=== The data ===

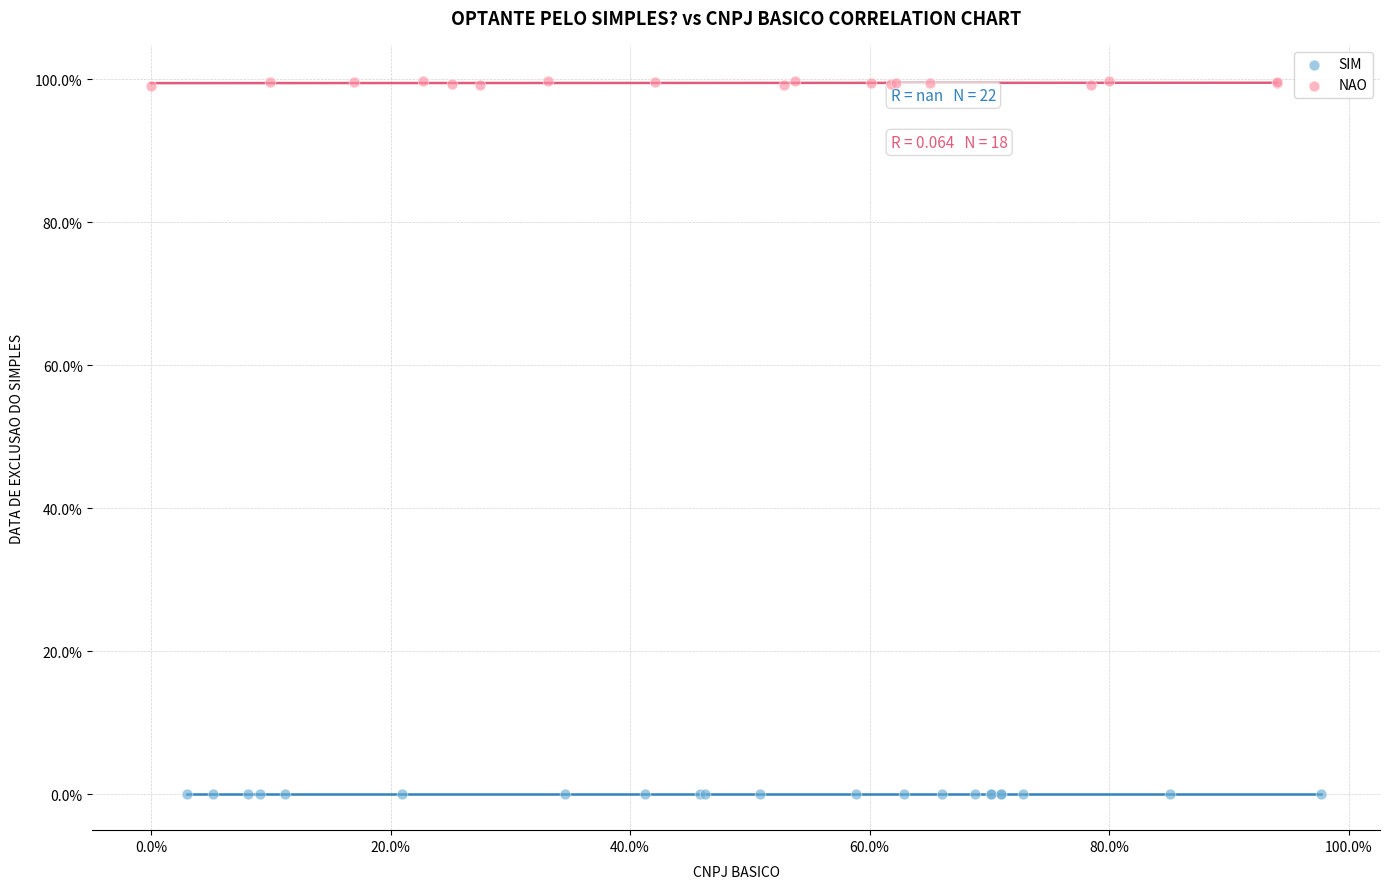

Which series contains the highest Y value?

NAO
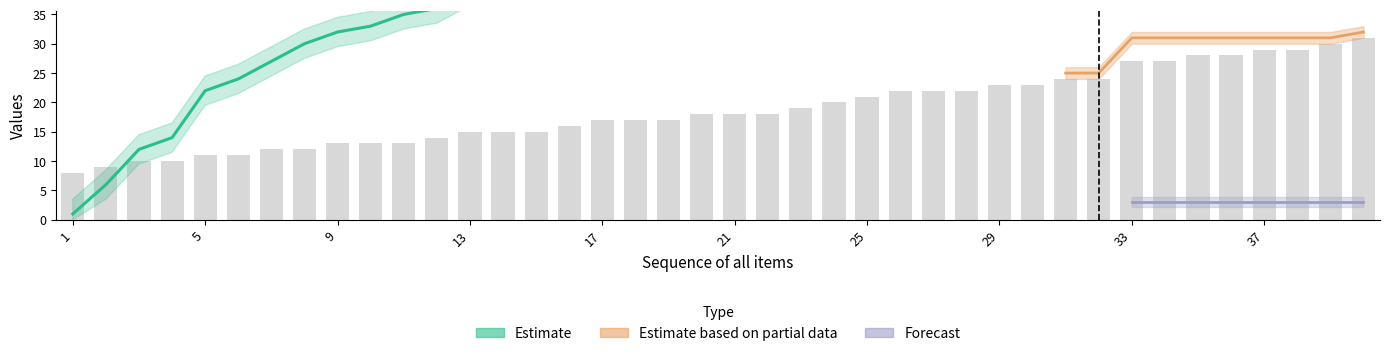

At which category is the sum across all series the highest?

40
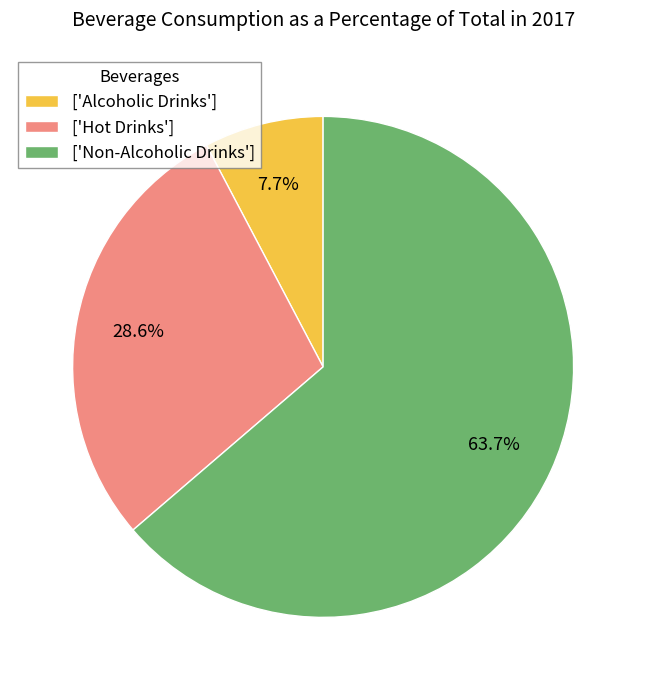

Which category has the smallest portion of the pie?

['Alcoholic Drinks']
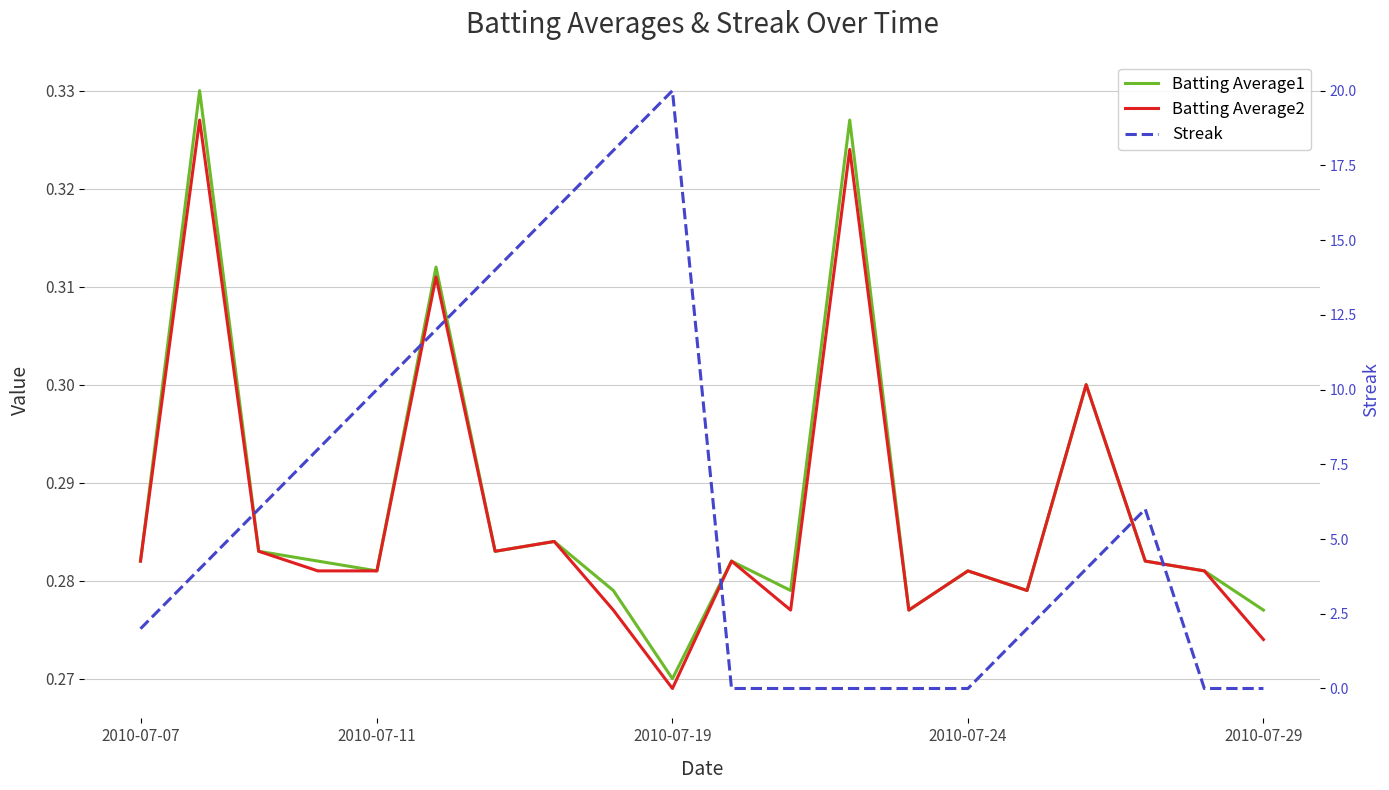

The Streak series shows 14.0 at 6. True or false?

True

===

What is being asked: Output every line of the rows above as a JSON list of strings, one string per line, skipping blank lines. Omit the pictures.

Solution to this problem:
[
  "Which series contains the highest Y value?",
  "NAO",
  "At which category is the sum across all series the highest?",
  "40",
  "Which category has the smallest portion of the pie?",
  "['Alcoholic Drinks']",
  "The Streak series shows 14.0 at 6. True or false?",
  "True"
]